No search strategy was required because this review was of material made available by Pfizer UK Ltd in the form of clinical trial reports used in a marketing authorisation application for sildenafil (Viagra) in September 1997. QUORUM guidelines were otherwise followed . The prior intention was to use studies that were relevant to the use of sildenafil in clinical practice. This required the setting to be the home, not the clinic, use of sildenafil as required, rather than fixed dosing schedules (such as daily tablets), and studies of a minimum duration, which we set arbitrarily as four weeks.
Excluded were studies with laboratory measures of penile tumescence or rigidity with single doses of sildenafil, studies that only investigated erectile function in a clinic setting, studies that used fixed daily dosing rather than as required, and studies that were shorter than four weeks. Included were randomised trials that investigated sildenafil, with efficacy or safety data, were longer than four weeks, conducted in the home setting, and with doses in the licensed range of 25 mg to 100 mg as required, although lower and higher doses would be analysed if there were sufficient information. Clinical trials in men with erectile dysfunction caused specifically by single causes like spinal cord trauma or diabetes were not included because, taken with the other data, they would constitute clinical heterogeneity.
Each report was scored for quality using a three item, 1–5 score, quality scale . Points were awarded to studies according to whether they were randomised and double blind and mentioned withdrawals or drop-outs from the study. An additional point was awarded if the method of randomisation or double blinding was described and was appropriate.
From each trial we extracted the number of patients treated per group, dosing regimen, study design, and the number of patients with efficacy and/or safety outcomes. The denominator was the number of patients randomised so that results were on an intention-to-treat basis. This analysis includes all randomised patients regardless of the completion of diaries, protocol concordance or missing data.
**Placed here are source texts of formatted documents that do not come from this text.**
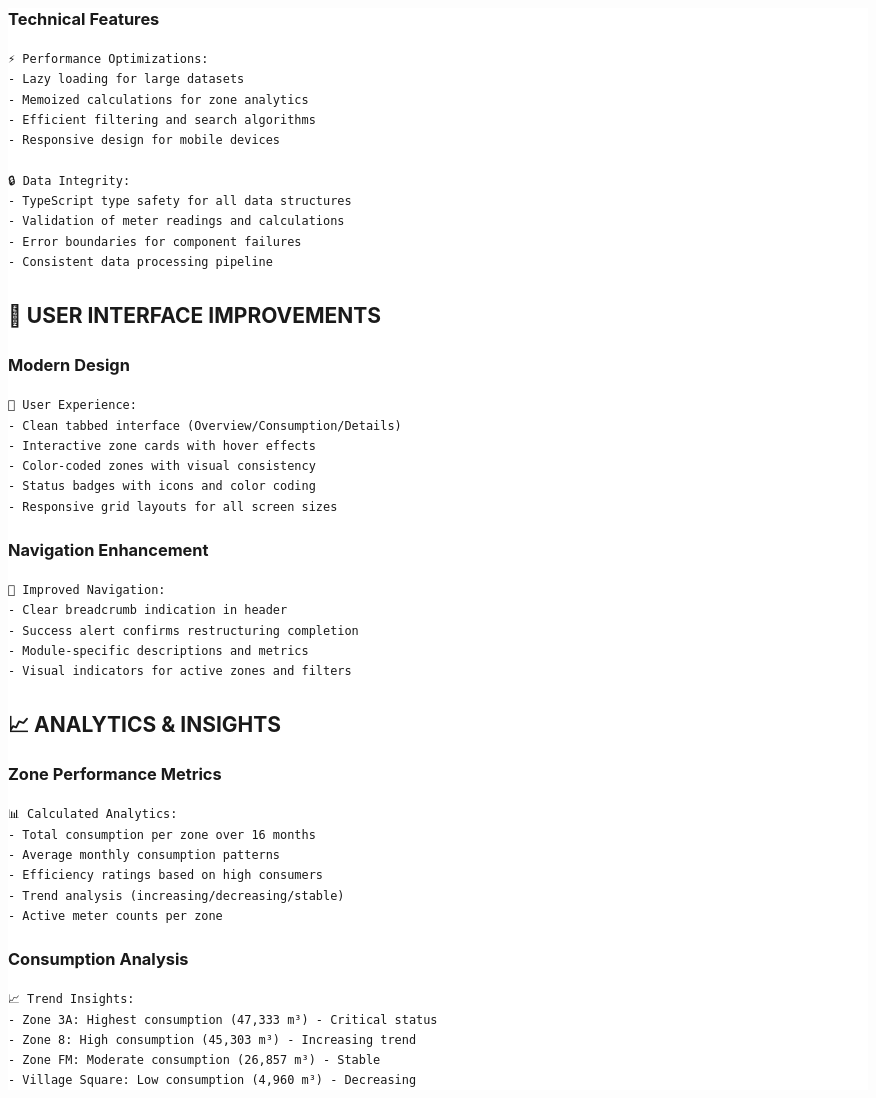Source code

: ### **Technical Features**
```
⚡ Performance Optimizations:
- Lazy loading for large datasets
- Memoized calculations for zone analytics
- Efficient filtering and search algorithms
- Responsive design for mobile devices

🔒 Data Integrity:
- TypeScript type safety for all data structures
- Validation of meter readings and calculations
- Error boundaries for component failures  
- Consistent data processing pipeline
```

## 🎨 USER INTERFACE IMPROVEMENTS

### **Modern Design**
```
🎯 User Experience:
- Clean tabbed interface (Overview/Consumption/Details)
- Interactive zone cards with hover effects
- Color-coded zones with visual consistency  
- Status badges with icons and color coding
- Responsive grid layouts for all screen sizes
```

### **Navigation Enhancement**
```
🧭 Improved Navigation:
- Clear breadcrumb indication in header
- Success alert confirms restructuring completion
- Module-specific descriptions and metrics
- Visual indicators for active zones and filters
```

## 📈 ANALYTICS & INSIGHTS

### **Zone Performance Metrics**
```
📊 Calculated Analytics:
- Total consumption per zone over 16 months
- Average monthly consumption patterns
- Efficiency ratings based on high consumers
- Trend analysis (increasing/decreasing/stable)
- Active meter counts per zone
```

### **Consumption Analysis**
```
📈 Trend Insights:
- Zone 3A: Highest consumption (47,333 m³) - Critical status
- Zone 8: High consumption (45,303 m³) - Increasing trend  
- Zone FM: Moderate consumption (26,857 m³) - Stable
- Village Square: Low consumption (4,960 m³) - Decreasing
```
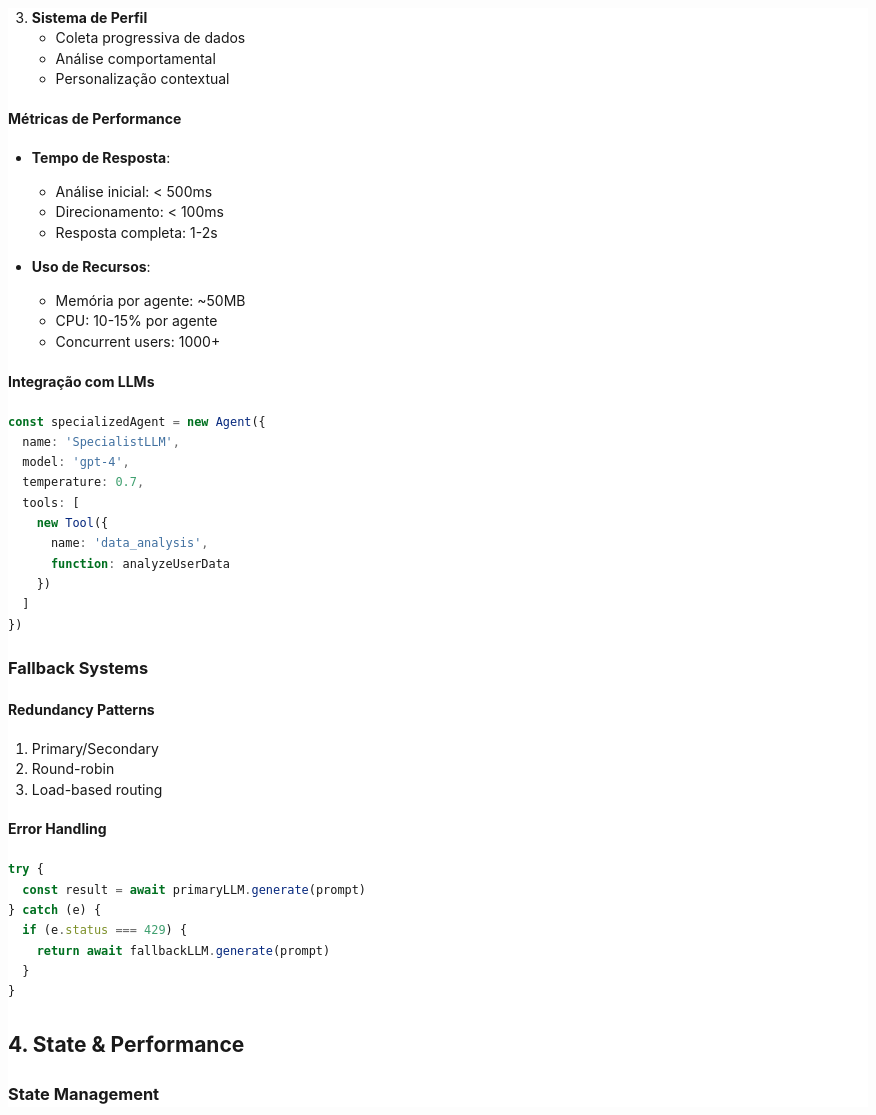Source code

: 3. **Sistema de Perfil**
   - Coleta progressiva de dados
   - Análise comportamental
   - Personalização contextual

#### Métricas de Performance
- **Tempo de Resposta**:
  - Análise inicial: < 500ms
  - Direcionamento: < 100ms
  - Resposta completa: 1-2s
  
- **Uso de Recursos**:
  - Memória por agente: ~50MB
  - CPU: 10-15% por agente
  - Concurrent users: 1000+

#### Integração com LLMs
```typescript
const specializedAgent = new Agent({
  name: 'SpecialistLLM',
  model: 'gpt-4',
  temperature: 0.7,
  tools: [
    new Tool({
      name: 'data_analysis',
      function: analyzeUserData
    })
  ]
})
```

### Fallback Systems

#### Redundancy Patterns
1. Primary/Secondary
2. Round-robin
3. Load-based routing

#### Error Handling
```typescript
try {
  const result = await primaryLLM.generate(prompt)
} catch (e) {
  if (e.status === 429) {
    return await fallbackLLM.generate(prompt)
  }
}
```

## 4. State & Performance

### State Management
Patients with missing or illegible diary data were assumed to have 0% intercourse success rate. In addition, this analysis included sexual intercourse attempts that were unsuccessful for reasons not attributable to sildenafil i.e. factors other than the erection being insufficiently hard or long-lasting. RAM extracted the data into tables, and these were then read and checked by other authors.
For the review, a prior definition of efficacy was a man with a consistent three-part outcome, consisting of an erection, sufficiently rigid for penetration, and followed by successful intercourse. Other efficacy outcomes of interest were the number of men with the highest two responses on the International Index of Erectile Function (IIEF) questions 3 and 4, and global evaluations of treatment efficacy by patients . The number of grade 3 or 4 erections (at least hard enough for penetration) and successful erections were also noted.
Adverse events were also sought. These were the number of men with any treatment-related adverse event, the total number of men discontinuing, those discontinuing through lack of efficacy or through adverse events, adverse events rated severe or serious, and information on particular adverse events.
Outcomes actually available and chosen were
• Number of men in whom the proportion of successful attempts at sexual intercourse was more than 60%
• Number of men in whom the proportion of successful attempts at sexual intercourse was more than 40%
• Number of men reporting that their erections had been improved on a global question (global A; "Has the treatment you have been taking over the past four weeks improved your erections?").
• The weighted mean number of weekly erections was calculated.
• The weighted mean success rate was calculated.
• The weighted mean weekly number of successful occasions where intercourse occurred was calculated from these numbers.
• Treatment-related adverse events
• Severe adverse events
• Serious adverse events
• Vasodilation (flushing)
• All-cause discontinuations
• Discontinuations due to inefficacy
• Discontinuations due to adverse events
A prior intention was to analyse effectiveness and harm according to dose. Dosing could be fixed, or could be optimised where patients took an initial dose of 50 mg, and then move up to 100 mg or down to 25 mg on subsequent occasions depending on their individual judgement of the efficacy or adverse events caused by that dose.
There was no intention of pooling mean data because the results were not known to have a normal distribution , but rather to find dichotomous data. Relative benefit and relative risk estimates were calculated with 95% confidence intervals using a fixed effects model . No pooling was done unless there were at least two studies or at least 200 men in the comparison. The number needed to treat (NNT) and number needed to harm (NNH), with confidence intervals, were calculated by the method of Cook and Sackett . Confidence intervals (95%) for single samples were calculated for proportions . Heterogeneity tests were not used as they have previously been shown to be unhelpful . Clinical criteria for homogeneity was defined before analysis and examined graphically . Publication bias was not assessed using funnel plots as these tests have been shown to be unhelpful [15, 16], and publication bias was not an issue here.
Relative benefit or risk was considered to be statistically significant when the 95% confidence interval did not include 1. NNT or NNH values were only calculated when the relative risk or benefit was statistically significant, and are reported with the 95% confidence interval. Statistical significance of any difference between numbers needed to treat for different doses was assumed if there was no overlap of the confidence intervals, and additionally tested using the z statistic . Calculations were performed using Microsoft Excel 98 on a Power Macintosh G4.